(Page images and extracted text)
════════
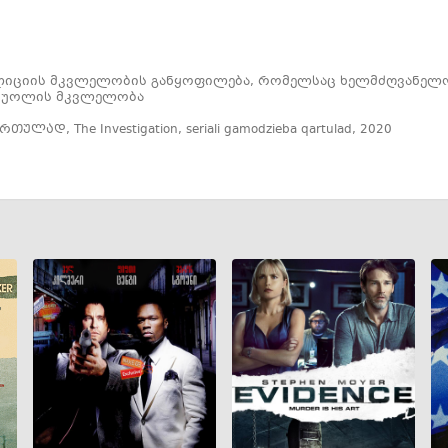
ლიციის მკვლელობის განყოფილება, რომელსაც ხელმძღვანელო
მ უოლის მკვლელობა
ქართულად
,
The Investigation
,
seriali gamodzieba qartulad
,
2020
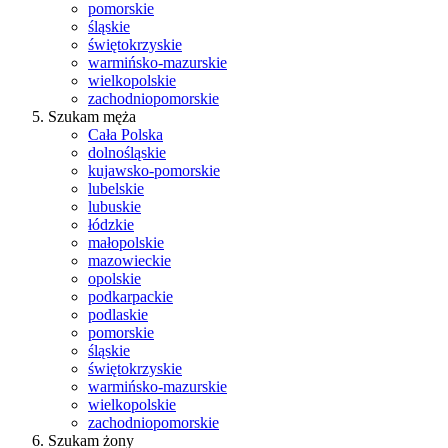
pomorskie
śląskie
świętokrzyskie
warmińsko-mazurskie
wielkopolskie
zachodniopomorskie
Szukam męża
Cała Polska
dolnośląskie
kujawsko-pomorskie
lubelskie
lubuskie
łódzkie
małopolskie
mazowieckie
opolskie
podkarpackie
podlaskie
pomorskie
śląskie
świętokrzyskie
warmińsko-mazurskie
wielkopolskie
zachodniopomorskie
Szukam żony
════════
- The problem -
Retype all entries exactly; omit pictures.

- Exercise answer -
ლიციის მკვლელობის განყოფილება, რომელსაც ხელმძღვანელო
მ უოლის მკვლელობა
ქართულად
,
The Investigation
,
seriali gamodzieba qartulad
,
2020
pomorskie
śląskie
świętokrzyskie
warmińsko-mazurskie
wielkopolskie
zachodniopomorskie
Szukam męża
Cała Polska
dolnośląskie
kujawsko-pomorskie
lubelskie
lubuskie
łódzkie
małopolskie
mazowieckie
opolskie
podkarpackie
podlaskie
pomorskie
śląskie
świętokrzyskie
warmińsko-mazurskie
wielkopolskie
zachodniopomorskie
Szukam żony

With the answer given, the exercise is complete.